In effetti il D.L. 95/2012 (art. 4), con la spending review prevedeva nei C.d.A.  la presenza di due dirigenti comunali. Rimuovendo così le incompatibilità per i Dirigenti, mentre invece tali incompatibilità rimanevano – e per molti aspetti rimangono – per gli altri dipendenti comunali. Ma il successivo D.Lgs. 39/2013 (art. 12 c. 4) esclude espressamente tale possibilità, ripristinando tale incompatibilità tra dirigenti e carica di consigliere di amministrazione. Come peraltro è esplicitamente affermato dal Segretario Comunale, dr. G.Andolina, nella comunicazione inviata all’intero Consiglio Comunale (3.5.13).

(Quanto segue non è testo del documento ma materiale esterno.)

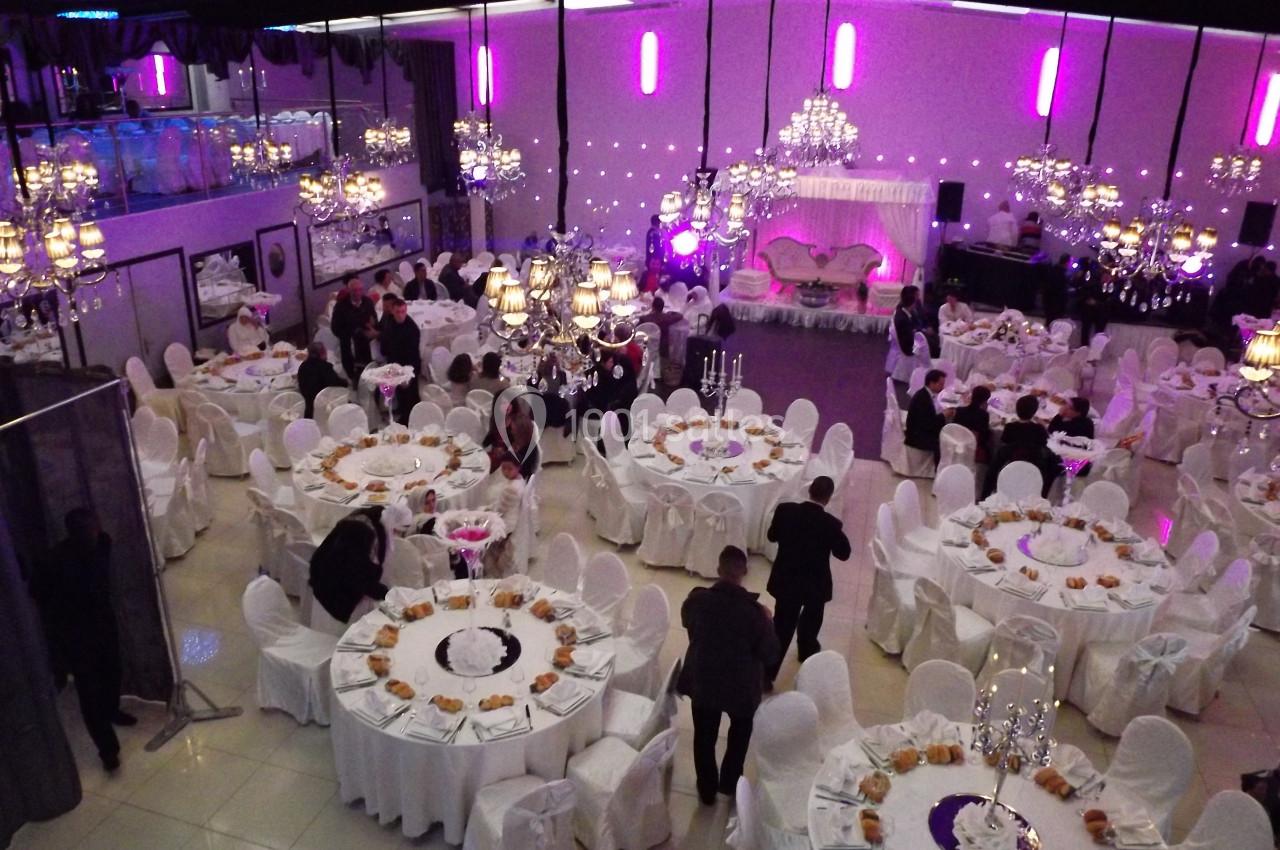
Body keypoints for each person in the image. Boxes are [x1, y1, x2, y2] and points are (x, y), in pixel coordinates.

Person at [31, 509, 134, 772]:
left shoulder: (103, 544)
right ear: (74, 533)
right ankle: (107, 749)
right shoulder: (53, 561)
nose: (94, 534)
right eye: (89, 530)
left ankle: (112, 709)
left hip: (103, 624)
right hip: (75, 634)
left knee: (113, 671)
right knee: (89, 692)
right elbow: (39, 595)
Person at [677, 545, 779, 805]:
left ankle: (707, 788)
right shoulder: (755, 614)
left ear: (718, 569)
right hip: (741, 689)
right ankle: (730, 782)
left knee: (704, 736)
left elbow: (688, 623)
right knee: (739, 736)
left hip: (703, 680)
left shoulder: (697, 600)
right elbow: (770, 655)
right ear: (744, 572)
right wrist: (769, 622)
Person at [764, 477, 851, 686]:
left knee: (782, 625)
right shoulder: (831, 524)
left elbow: (771, 536)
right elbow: (844, 553)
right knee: (812, 618)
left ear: (809, 491)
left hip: (786, 578)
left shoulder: (785, 511)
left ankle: (768, 675)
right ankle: (806, 649)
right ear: (828, 498)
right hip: (815, 583)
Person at [309, 507, 390, 624]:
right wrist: (385, 593)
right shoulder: (362, 534)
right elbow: (355, 575)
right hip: (333, 591)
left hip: (321, 576)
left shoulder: (359, 522)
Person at [983, 394, 1049, 497]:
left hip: (1010, 461)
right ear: (1034, 412)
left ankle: (986, 494)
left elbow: (1004, 441)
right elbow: (1044, 443)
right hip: (1033, 464)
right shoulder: (1039, 429)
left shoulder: (1010, 426)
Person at [375, 295, 422, 424]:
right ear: (392, 312)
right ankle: (403, 413)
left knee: (411, 396)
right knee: (400, 395)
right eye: (397, 312)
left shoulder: (412, 329)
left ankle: (410, 420)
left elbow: (412, 355)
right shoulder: (390, 322)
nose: (401, 315)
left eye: (403, 312)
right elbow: (386, 343)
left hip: (409, 367)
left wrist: (406, 375)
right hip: (396, 364)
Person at [481, 453, 526, 577]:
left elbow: (501, 510)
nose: (506, 472)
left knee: (481, 529)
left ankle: (488, 566)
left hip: (507, 523)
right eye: (503, 468)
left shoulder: (511, 489)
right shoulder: (520, 479)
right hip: (511, 517)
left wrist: (487, 513)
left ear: (518, 467)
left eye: (509, 468)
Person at [330, 274, 377, 387]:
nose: (357, 293)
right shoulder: (341, 306)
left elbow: (373, 318)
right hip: (349, 343)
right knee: (353, 371)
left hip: (365, 342)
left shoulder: (367, 302)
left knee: (367, 367)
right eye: (354, 291)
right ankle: (354, 380)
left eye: (360, 290)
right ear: (349, 291)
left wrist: (373, 324)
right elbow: (335, 327)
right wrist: (350, 333)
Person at [904, 368, 951, 463]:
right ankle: (939, 471)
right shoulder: (923, 399)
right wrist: (943, 415)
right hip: (916, 436)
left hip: (919, 429)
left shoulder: (924, 394)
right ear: (932, 383)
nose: (943, 387)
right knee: (942, 444)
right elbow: (928, 424)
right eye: (941, 384)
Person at [297, 341, 347, 419]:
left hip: (309, 409)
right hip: (325, 408)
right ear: (322, 353)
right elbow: (338, 383)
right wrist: (346, 382)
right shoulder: (325, 367)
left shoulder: (302, 367)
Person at [952, 384, 994, 464]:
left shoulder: (960, 410)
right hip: (974, 448)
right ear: (985, 400)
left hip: (958, 444)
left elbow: (955, 427)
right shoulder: (983, 414)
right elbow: (983, 436)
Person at [893, 285, 937, 359]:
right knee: (933, 344)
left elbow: (923, 317)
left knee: (934, 338)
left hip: (915, 335)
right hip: (910, 346)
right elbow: (909, 335)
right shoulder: (902, 316)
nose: (918, 297)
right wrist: (923, 332)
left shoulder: (911, 308)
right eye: (917, 295)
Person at [639, 296, 684, 360]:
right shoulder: (667, 317)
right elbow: (680, 315)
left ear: (653, 306)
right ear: (662, 307)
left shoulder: (644, 318)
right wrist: (670, 312)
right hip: (662, 345)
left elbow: (638, 329)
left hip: (648, 344)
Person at [1077, 262, 1109, 346]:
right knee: (1086, 329)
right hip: (1090, 310)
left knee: (1097, 332)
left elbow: (1107, 300)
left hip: (1099, 312)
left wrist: (1097, 303)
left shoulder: (1106, 284)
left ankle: (1094, 350)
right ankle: (1084, 348)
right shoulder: (1092, 282)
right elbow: (1083, 292)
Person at [1043, 254, 1070, 328]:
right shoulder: (1061, 273)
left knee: (1050, 323)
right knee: (1054, 324)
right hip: (1056, 303)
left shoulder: (1053, 270)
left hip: (1050, 302)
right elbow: (1059, 288)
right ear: (1067, 263)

Non è questa la sede per discutere le ragioni d’una radicale modifica di posizione da parte del Legislatore. Sta di fatto che la norma del D.Lgs. 39/2013, successiva al D.L. 95/2012, è a tutt’oggi la sola applicabile.

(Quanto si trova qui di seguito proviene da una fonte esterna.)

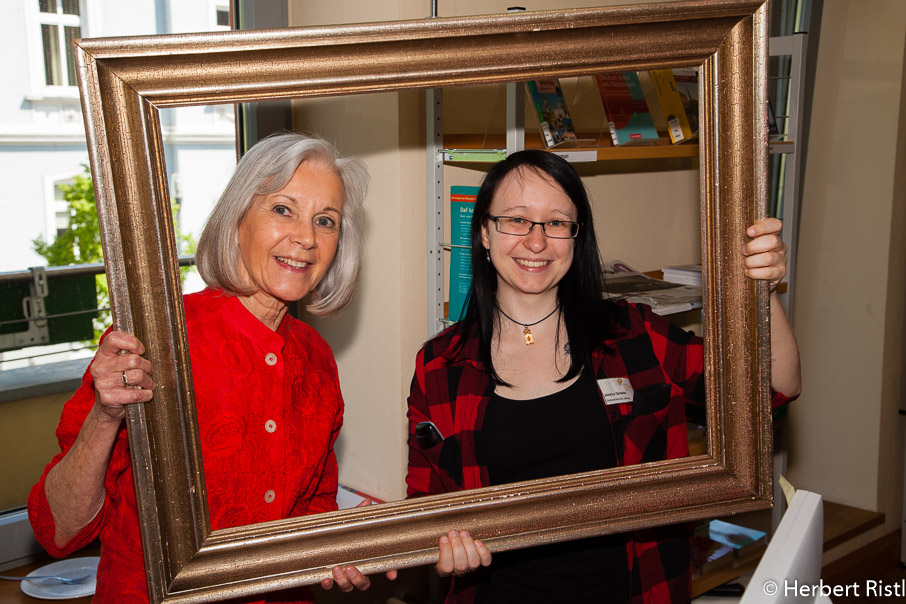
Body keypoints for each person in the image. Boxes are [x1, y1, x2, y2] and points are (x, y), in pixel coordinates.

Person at [405, 150, 801, 603]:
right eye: (516, 219)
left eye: (556, 223)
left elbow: (774, 388)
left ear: (577, 237)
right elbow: (425, 511)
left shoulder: (635, 335)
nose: (536, 242)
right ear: (484, 234)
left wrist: (763, 286)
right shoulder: (439, 366)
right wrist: (441, 550)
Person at [27, 133, 389, 602]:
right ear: (237, 219)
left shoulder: (317, 358)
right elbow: (59, 531)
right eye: (283, 209)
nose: (306, 238)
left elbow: (313, 506)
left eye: (326, 221)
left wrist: (335, 548)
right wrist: (105, 415)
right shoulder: (155, 339)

Oltre agli aspetti politici, che da soli impedirebbero ad una giunta ormai in scadenza, di procedere a nomine così rilevanti, sono altresì chiari gli elementi di illegittimità e di incompatibilità per i dirigenti. Quindi, altrettanto evidente la responsabilità che, a diverso titolo, investe direttamente i vari soggetti, siano essi quelli deliberanti, o di garanzia della legalità degli atti o di controllo societario, nonché gli stessi dirigenti, a fronte anche delle incompatibilità formalmente rilevate e, di conseguenza, delle azioni di tutela giurisdizionale attivabili per far rispettare la legge.
A fronte della procedura irregolarmente attivata, anche con riferimento alla nomina dei due dirigenti, il gruppo consiliare del Pd ha formalmente e urgentemente richiesto al segretario generale la conferma del parere, già espresso, in merito alla loro incompatibilità, anche al fine di dover attivare, da parte sua, nel merito dell’irregolarità della procedura atti conseguenti.